Pradip Deb, a senior lecturer in medical radiations at RMIT University in Melbourne, also told AAP FactCheck that radiation travels in all directions from a source.

“One small pendant can absorb only a very small number of waves that fall on the surface area of the pendant,” he said via email.

Dr Deb added that if the pendant was capable of working as claimed, it would also absorb other forms of electromagnetic radiation from the house – rendering microwaves, TV receivers and mobile phones useless.

Professor Yuan Chen, a carbon nanomaterial researcher at the University of Sydney, said it was impossible to prevent electromagnetic radiation from reaching an individual’s body unless the person wore a full-body shield of suitable material.

“Carrying a steel pan would be much more efficient than wearing a small shungite pendant in absorbing electromagnetic radiation,” Dr Chen told AAP FactCheck in an email.

There is no research on the effectiveness of shungite in shielding humans against EMF, however a 2003 Russian study on rats found that shielding with the mineral decreased the severity of damage caused by high-frequency electromagnetic radiation.

Meanwhile, two recent scientific reviews – published in journals here and here – found no consistent evidence that radiofrequency waves above 6 GHz, such as those used by the 5G network, are hazardous to human health.

These waves are a form of non-ionizing radiation, which differs from ionizing radiation, such as x-rays, in that it does not have enough power to remove electrons from molecules and damage DNA.

As previously explained by AAP FactCheck, real-world tests have shown that electromagnetic radiation from 5G base stations and other infrastructure was at similar levels to that from earlier-generation cell phone sites, and only a small fraction of the levels dictated by safe exposure standards.

Ken Karipidis, from the Australian Radiation Protection and Nuclear Safety Agency (ARPANSA), said he was aware of a range of products advertised as neutralising the harmful effects of electromagnetic energy from various sources, including 5G networks.

“Although sellers of some of these devices have reported biological tests to support health claims, there is no reliable evidence that such devices provide any health benefits other than by perhaps reducing people’s anxiety or by a placebo effect,” Dr Karipidis said via email.

The Verdict

While the shungite pendant would block electromagnetic radiation that struck it directly, it could not absorb or neutralise EMF around it or protect the wearer’s body as claimed in the post.

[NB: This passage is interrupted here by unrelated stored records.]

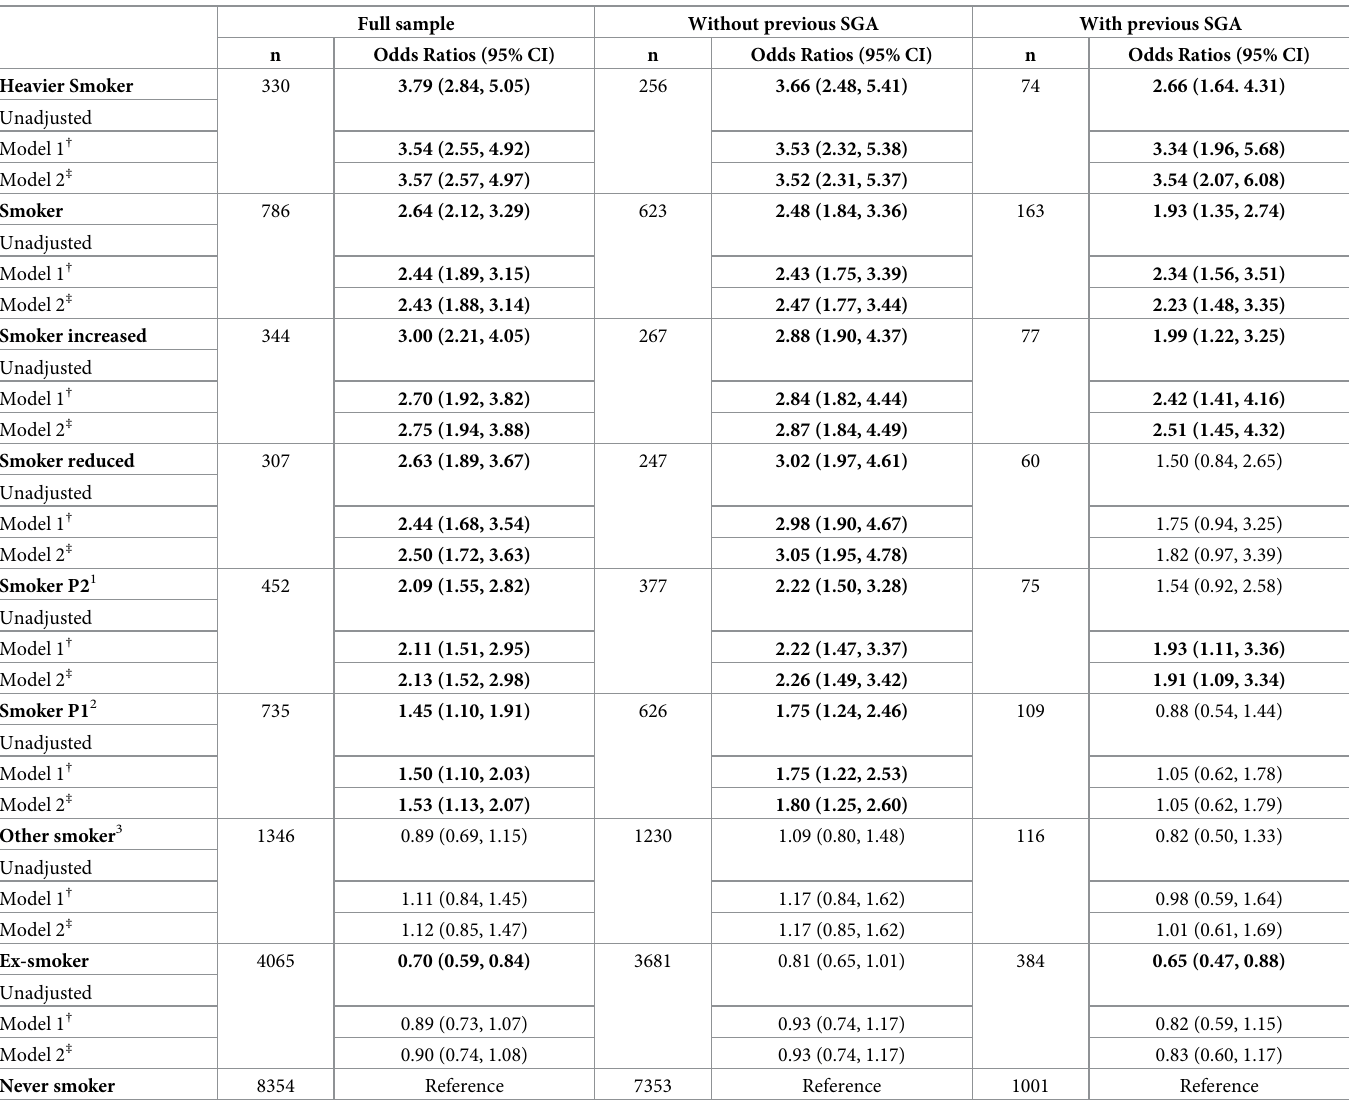
Table 4. The odds of small for gestational age birth ( < 10th percentile) in the second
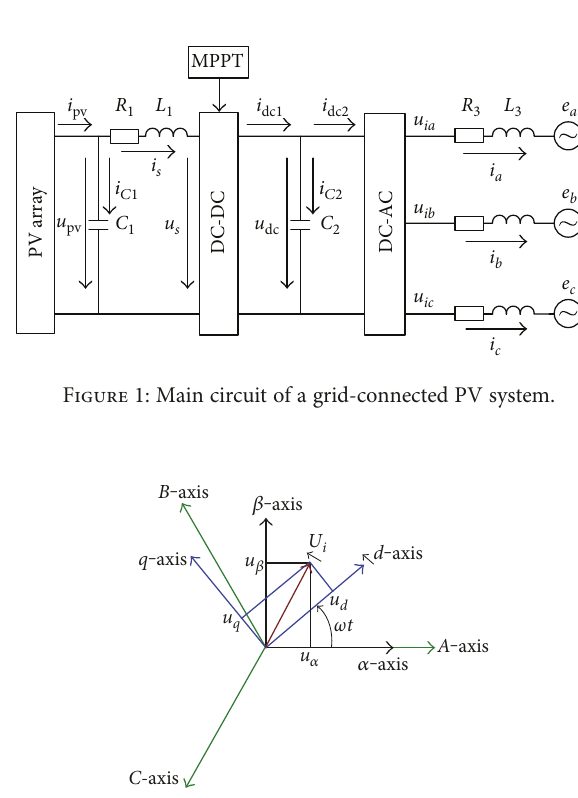
Figure 2: Reference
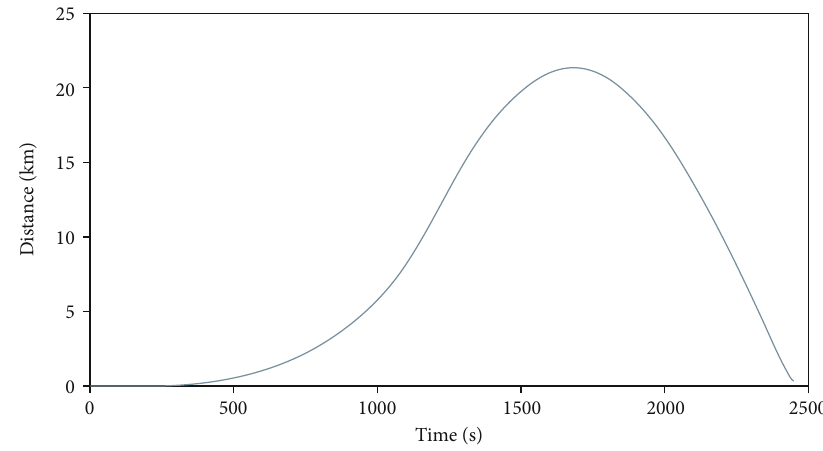
Figure 10: The variation of distance between the active spacecraft and the goal. Table 3: States of the spacecraft and the goal under the ECI coordinate system at the initial moment of the stage of returning from a close proximity.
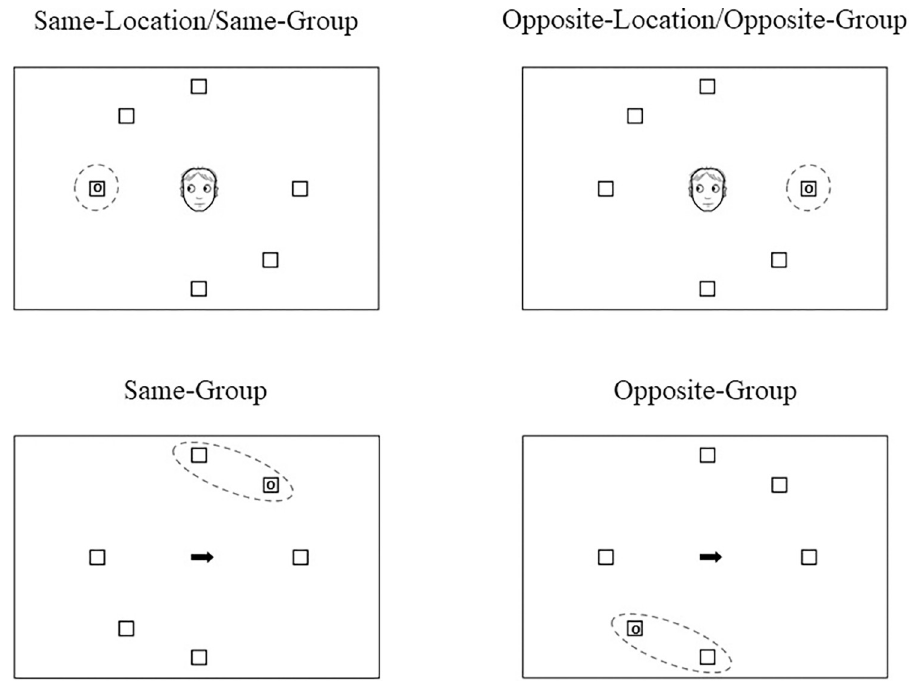
Fig 5. Illustration of the four types of cue-target relation of Experiments 2. The placeholder-group tilted orientation shown here is -45˚ from vertical. The top images represent an example of gaze cue in a placeholder-present condition; the bottom images represent the arrow cue in a placeholder-present condition. The cue-target relation for the placeholder-absent condition was the same, with the exception that no placeholder boxes were presented on the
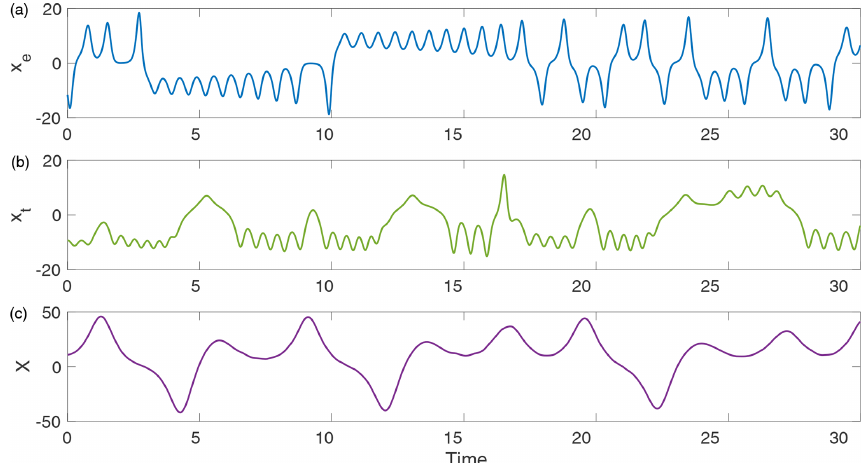
Figure 1. Example trajectories of the coupled Lorenz model (Eq. 1) for x e (a) , x t (b) , and X (c) .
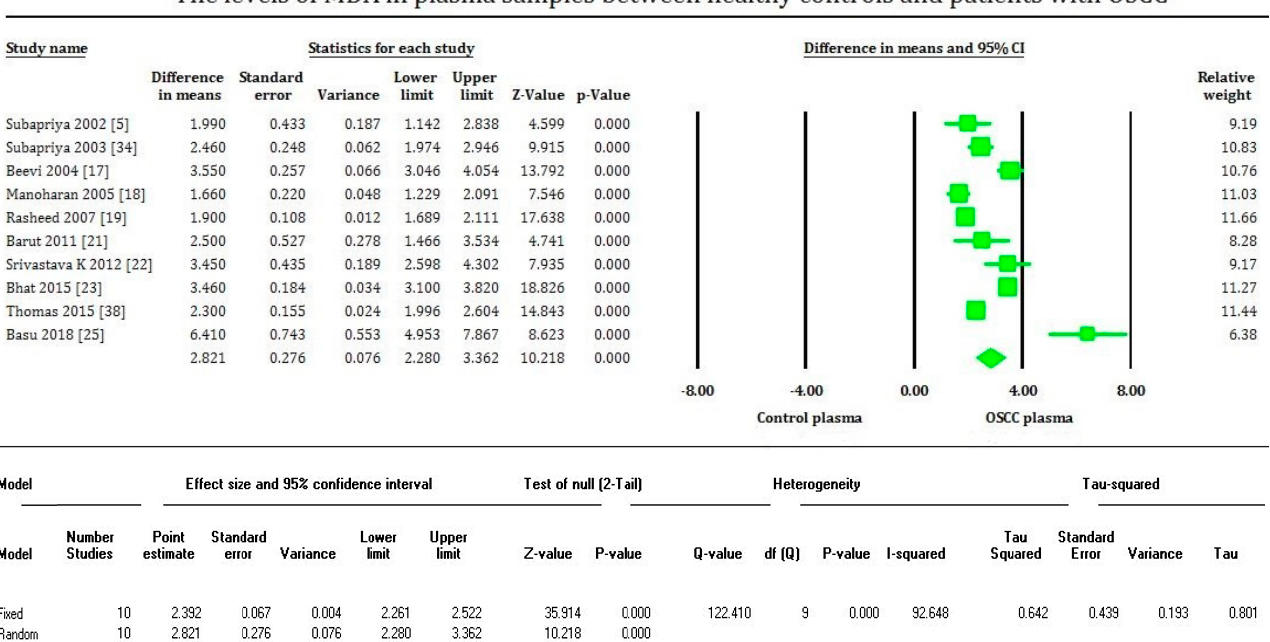
Figure 2. Forest plot shows mean difference estimates with 95% confidence intervals representing differences in plasma levels of MDA between the oral squamous cell carcinoma group and healthy controls.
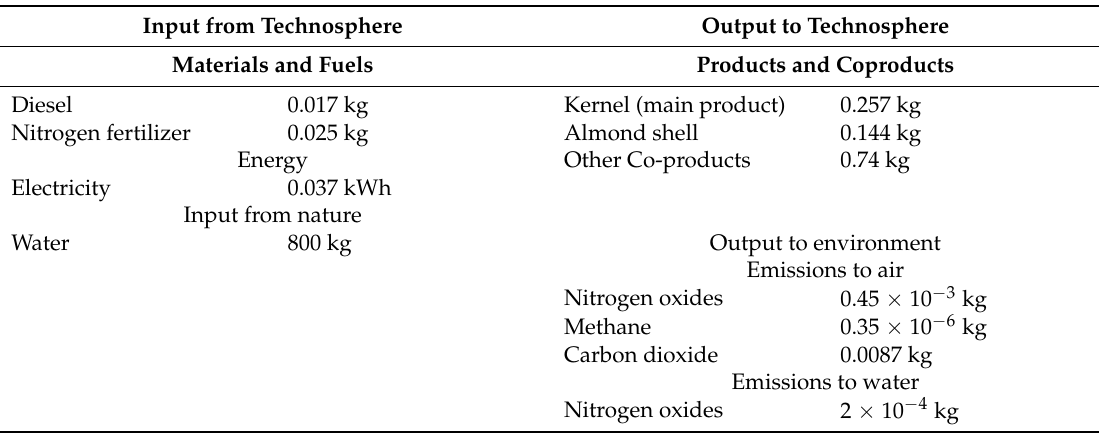
Table 1. Global inventory data (per 1 MJ H2 ) for Subsystem 1.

Experts told AAP FactCheck the same properties would apply for other solid objects placed in front of an EMF-emitting device.

The post also falsely claims the pendant could neutralise EMF due to its negative ions. Experts said electromagnetic radiation did not create positive ions as it travelled through the air, meaning there was nothing for the pendant to neutralise.

False – Content that has no basis in fact.